THE DATA>
════════

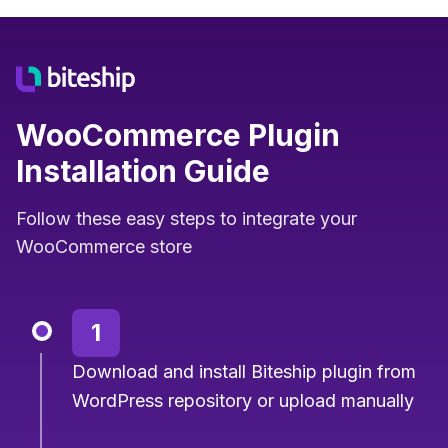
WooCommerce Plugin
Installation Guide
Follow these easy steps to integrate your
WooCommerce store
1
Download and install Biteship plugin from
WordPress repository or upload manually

════════

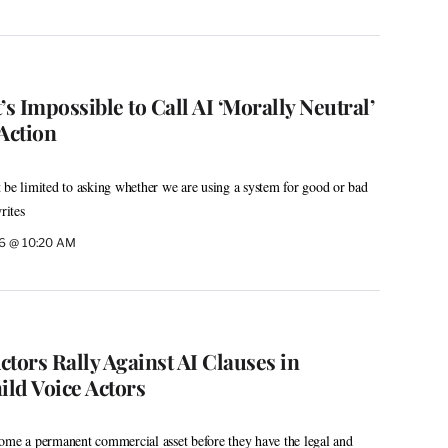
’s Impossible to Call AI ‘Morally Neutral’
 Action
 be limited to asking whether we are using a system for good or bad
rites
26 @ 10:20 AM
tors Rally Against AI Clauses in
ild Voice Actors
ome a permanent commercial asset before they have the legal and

════════

TASK STATEMENT>
Would you print exactly and only the lines of the material above that run from the line with "Download and install Biteship plugin from" through the line with "WordPress repository or upload manually", both included?

ANSWER TO THIS EXERCISE>
Download and install Biteship plugin from
WordPress repository or upload manually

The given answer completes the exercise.